The powerful capabilities of Large Language Models (LLMs) have led to their growing use in evaluating human-generated content, particularly in evaluating research ideas within academic settings. Existing solutions primarily rely on prompt-based LLM methods or fine-tuned lightweight language models for idea evaluation. However, these methods are often unstable and struggle to comprehend the complex semantic information embedded in the ideas, impeding their ability to perform high-quality evaluations. To address the above challenges, we propose GraphEval, a lightweight graph-based LLM framework for idea evaluation. Our insight is that a complex idea can be broken down into comprehensible viewpoint nodes using prompts from small LLMs. These viewpoint nodes can then be linked together through edges created from LLM-based relation extraction and/or BERT similarity scores. The created viewpoint-graph can be used to conveniently propagate scores across view-nodes to improve the robustness of the idea evaluations. In particular, we propose two lightweight graph-based methods for idea evaluation: (1) GraphEval-LP: a training-free label propagation algorithm that propagates evaluation scores from known view-nodes to unknown nodes; (2) GraphEval-GNN: a Graph Neural Networks (GNN) that is trained to predict the evaluation scores given the observed graph with minimal computation resources. Moreover, to overcome LLM's limitation in objectively assessing the novelty of ideas, we further propose a novelty detection model to GraphEval-GNN to enhance its capability in judging idea novelty. Experiments on two datasets show GraphEval improves F1 scores by at least 14% with low computation and API costs. Additionally, GraphEval can effectively detect plagiarized ideas.

Paper Structure

This paper contains 24 sections, 4 equations, 5 figures, 26 tables, 1 algorithm.

Figures (5)

  • Figure 1: Current LLMs are highly sensitive to prompts and show biases in evaluations. This figure illustrates that even minor variations in the LLM's prompts (Original Prompt, Positive Prompt, Negative Prompt) for the same idea can lead to drastic changes in the final LLM evaluation results. Moreover, the LLM tends to always give friendly evaluations like 'Accept' and rarely gives negative evaluations such as 'Reject'. This observation demonstrates that the LLM evaluation is biased.

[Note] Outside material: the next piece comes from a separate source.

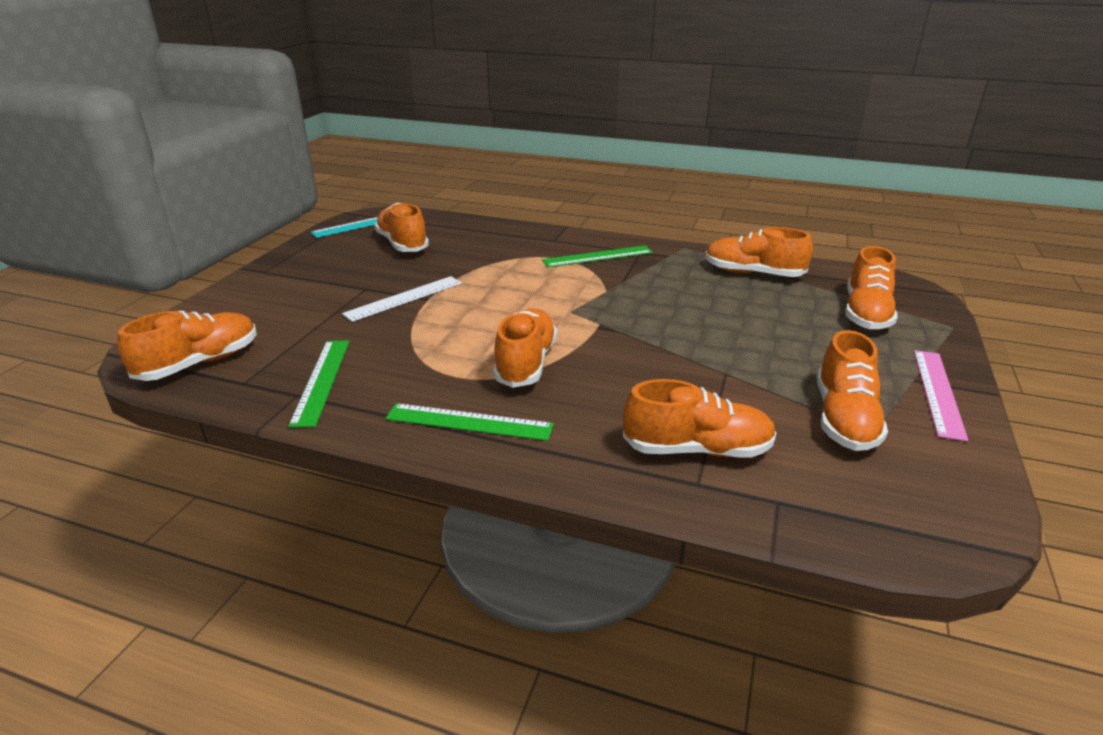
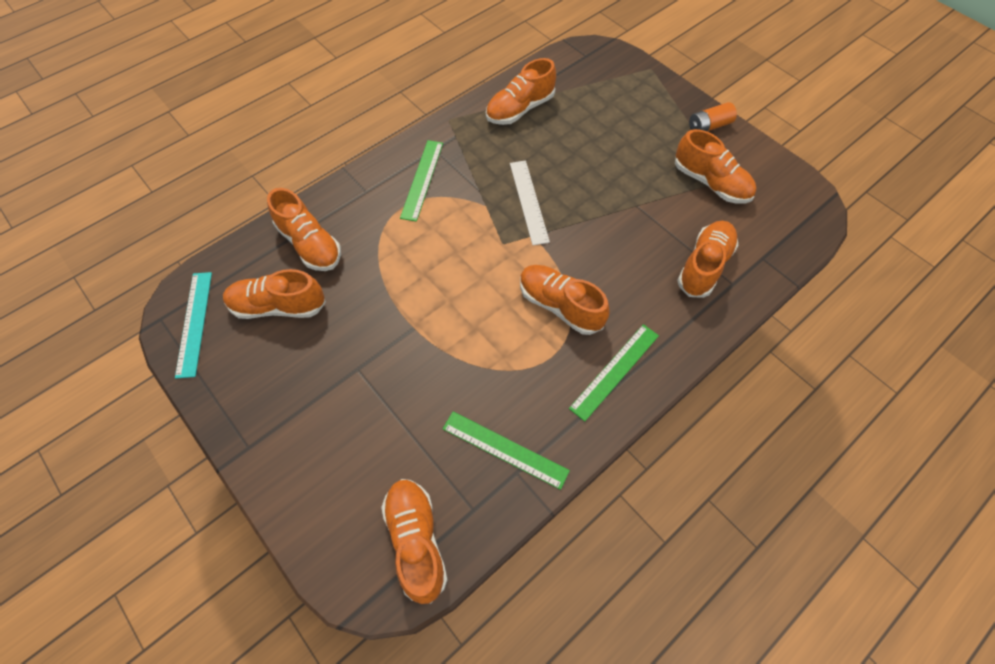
camera: 60 degrees left, 30 degrees up
(404, 298) = (399, 345): white ruler -> white ruler (528, 201)
(866, 313) = (611, 93): orange shoe -> orange shoe (310, 244)
(938, 392) = (709, 126): pink ruler -> orange battery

  • Figure 2: GraphEval performs a better idea evaluation than the existing LLM-based method by focusing on both the global and local information of the idea. In this figure, the part highlighted in red in the idea contain factual errors. The existing LLM-based method shown on the far left focuses solely on the global information of the idea, which often leads to overlooking factual errors interspersed within the idea. In contrast, GraphEval decomposes the idea into viewpoints to obtain scores for each viewpoint, then employs Mean Pooling and Min Pooling to extract global and local information of the idea, respectively. Finally, GraphEval derives a fair and unbiased evaluation based on these two aspects of information.

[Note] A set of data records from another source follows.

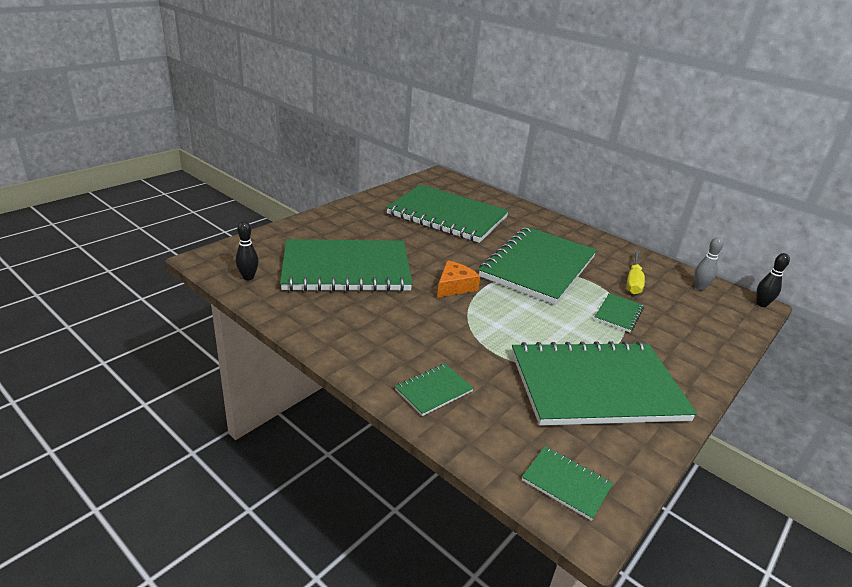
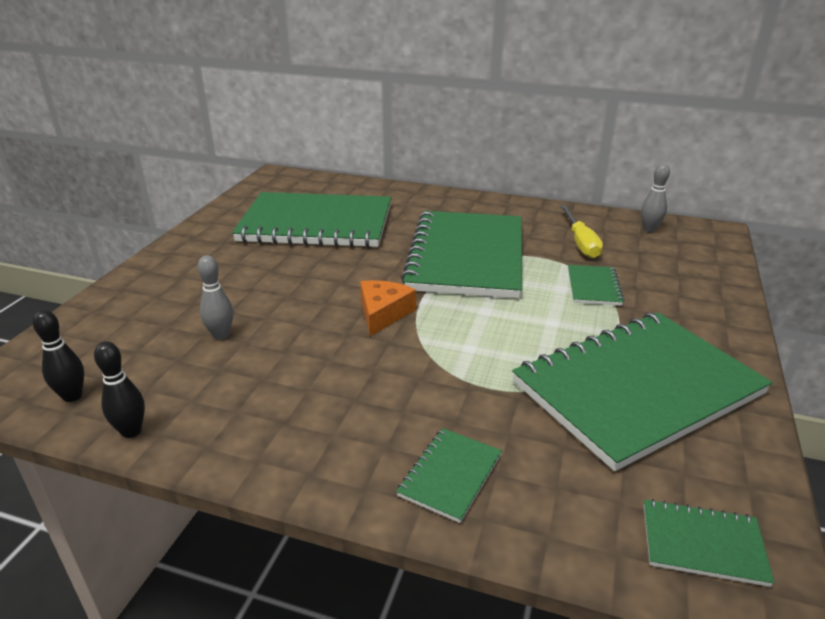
camera: 20 degrees left, 0 degrees up
(346, 269) = (221, 335): green notebook -> grey bowling pin
(761, 304) = (719, 230): black bowling pin -> black bowling pin (131, 431)

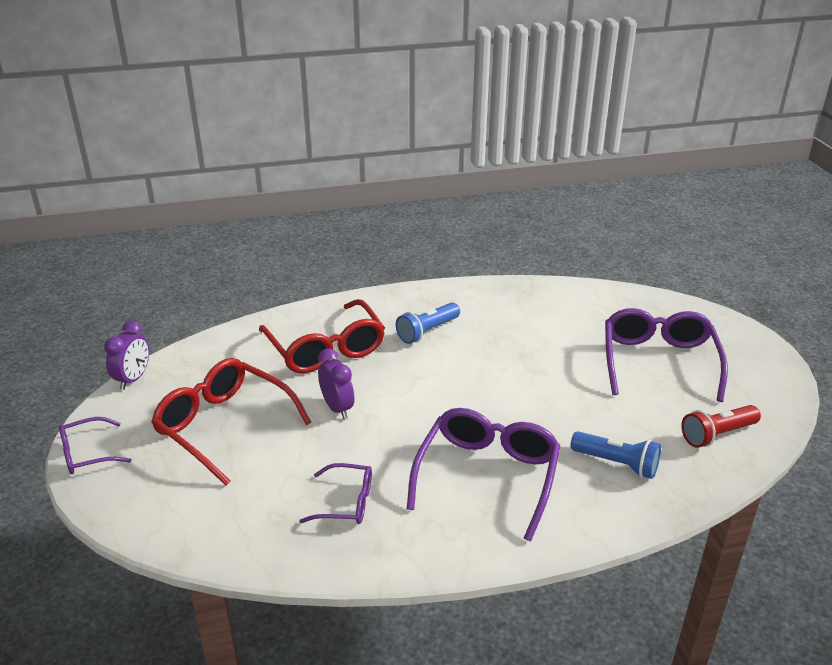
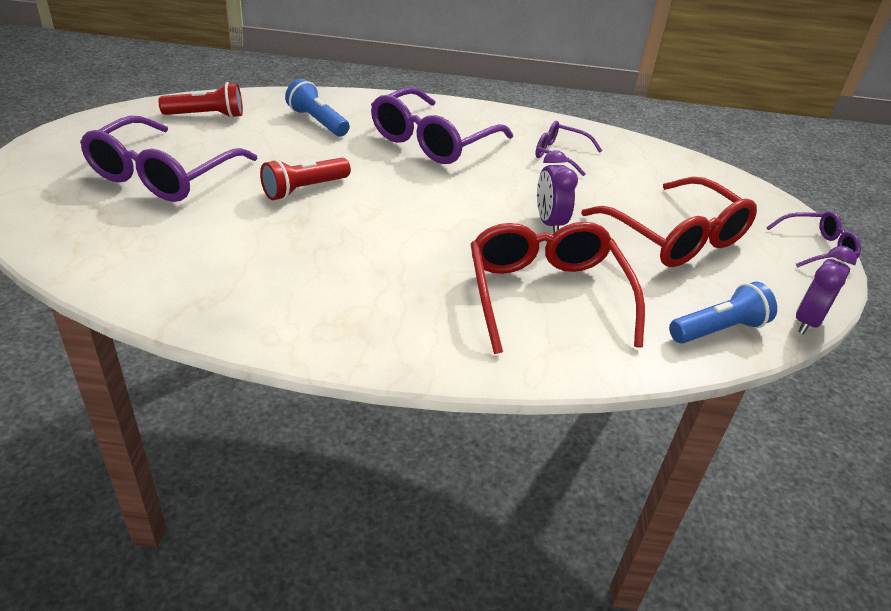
camera: 165 degrees left, 5 degrees up
(427, 331) = (396, 282): blue flashlight -> blue flashlight (718, 330)
(548, 381) = (304, 189): none -> red flashlight

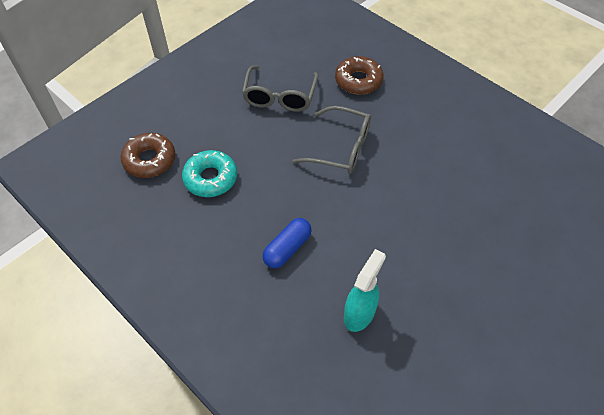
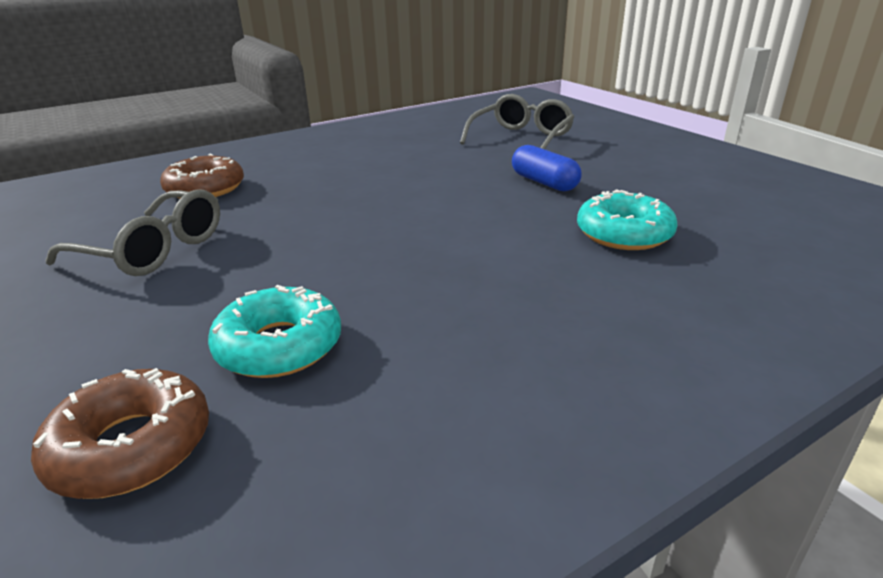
camera: 75 degrees left, 25 degrees down
(287, 248) = (494, 276): blue capsule -> blue capsule (544, 182)
(341, 148) = (322, 213): grey glasses -> grey glasses (521, 138)
(359, 313) = (624, 233): turquoise spray bottle -> turquoise donut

  • Figure 3: Overview of GraphEval methodology.GraphEval first transforms the ideas into a viewpoint-graph via Viewpoint-Graph Extraction, which contains multiple viewpoint-subgraphs, viewpoint-nodes, and edges between viewpoint-nodes. Then two lightweight GraphEval implementations named GraphEval-LP and GraphEval-GNN are employed to evaluate the ideas. Note that AGG denotes the acronym for aggregation function.

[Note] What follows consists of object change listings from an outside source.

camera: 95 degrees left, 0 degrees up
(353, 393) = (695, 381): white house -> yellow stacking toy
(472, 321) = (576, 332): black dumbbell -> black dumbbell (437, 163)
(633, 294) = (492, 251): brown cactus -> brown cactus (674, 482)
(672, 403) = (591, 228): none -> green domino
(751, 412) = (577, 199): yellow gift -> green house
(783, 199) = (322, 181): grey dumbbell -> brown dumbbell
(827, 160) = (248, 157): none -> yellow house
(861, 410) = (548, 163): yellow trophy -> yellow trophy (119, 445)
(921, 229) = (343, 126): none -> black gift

  • Figure 4: Novelty assessment can significantly improve the performance of GraphEval when detecting plagiarized or derivative ideas. We compare two variants of GraphEval on the ICLR Papers dataset and evaluate their performance on four metrics.
  • Figure 5: Example of viewpoint extraction from a research idea. This figure illustrates how a prompted LLM extracts fine-grained viewpoints from a research idea. Each viewpoint represents an independent, evaluable unit such as an idea, argument, or fact. The viewpoints capture distinct components of the research idea that contribute to its overall understanding.